- Hard to manage workers you don't click with
- Personality differences risk miscommunication
- Manage different goals, attitudes
MANAGING a team of Mini-Me’s can be a challenge as your clones compete for the same space, but at least you know what makes them tick.
Handling people who have contrasting personalities, styles of communication and motivational drivers brings with it a new set of issues for managers.
A simple recognition of whether a team member is an extrovert or an introvert can help guide communication and management style, says Professor Chris Jackson at the Australian School of Business at the University of New South Wales.
However, everyone is an individual and spending time to gain an insight into what’s important to different people goes a long way.

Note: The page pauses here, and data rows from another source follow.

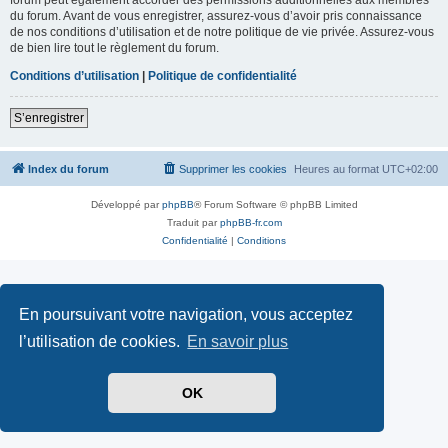
du forum. Avant de vous enregistrer, assurez-vous d’avoir pris connaissance
de nos conditions d’utilisation et de notre politique de vie privée. Assurez-vous
de bien lire tout le règlement du forum.
Conditions d’utilisation
|
Politique de confidentialité
S’enregistrer
Index du forum
Supprimer les cookies
Heures au format
UTC+02:00
Développé par
phpBB
® Forum Software © phpBB Limited
Traduit par
phpBB-fr.com
Confidentialité
|
Conditions
En poursuivant votre navigation, vous acceptez
l’utilisation de cookies.
En savoir plus
OK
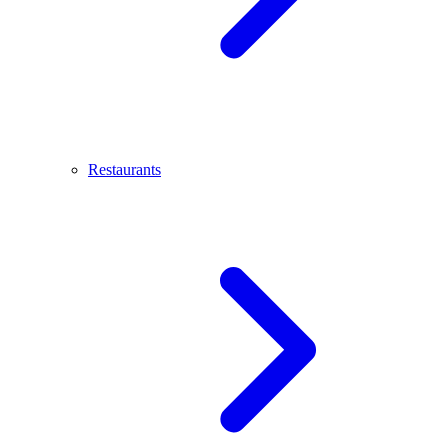
Restaurants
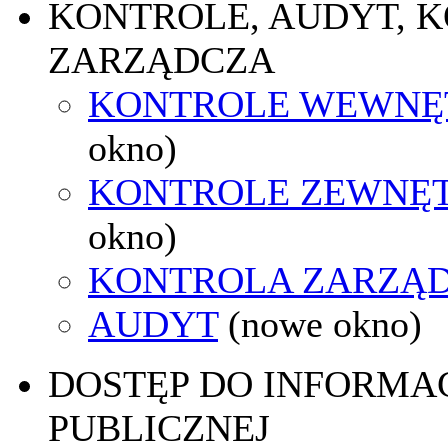
KONTROLE, AUDYT, 
ZARZĄDCZA
KONTROLE WEWNĘ
okno)
KONTROLE ZEWNĘ
okno)
KONTROLA ZARZĄ
AUDYT
(nowe okno)
DOSTĘP DO INFORMAC
PUBLICZNEJ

"As a manager you need to know how to motivate people, and different people have different motivations," Mr Jackson says.
"You need to look at people’s goals and values."
But a leader who is too varied in style can appear manipulative, so be careful, he says.
"It’s a delicate balance."
Miscommunication can also be a problem between people with softer and more strident styles of expression, leading to misunderstandings and resentments, says Dr Polly Parker, MBA director at the University of Queensland.
Three-quarters of the population will communicate differently than you do, so failing to appreciate and handle those differences mean fewer resources available to help get a job done.
Individual words can sometimes have slightly different meanings for different people, so paraphrasing back to check you’ve understood a message correctly can help, says Ms Parker.
"It’s very easy to assume that if you speak the same language you attribute the same meaning to the same words," Ms Parker says.
"Trying to communicate in a way that raises the likelihood of being heard by the other person is key."
Instruments like the Myers-Briggs Indicator and the Merrill Social Styles model can help managers identify different personalities and guide leadership methods.
All human beings no matter what their personalities share some common motivations: to achieve something and to make a difference, says managing director of consultants Human Synergistics Australia Quentin Jones.
Mr Jones advocates SMART goals -Specific, Measurable, Agreed-upon, Realistic and Timebound.
Leaders need to combine that with building thinking capability in staff by asking them questions.
"As a manager, my job is to facilitate people achieving," Mr Jones says.
"It’s all about how to coach and mentor people to achieve their goals. I believe that transcends personality."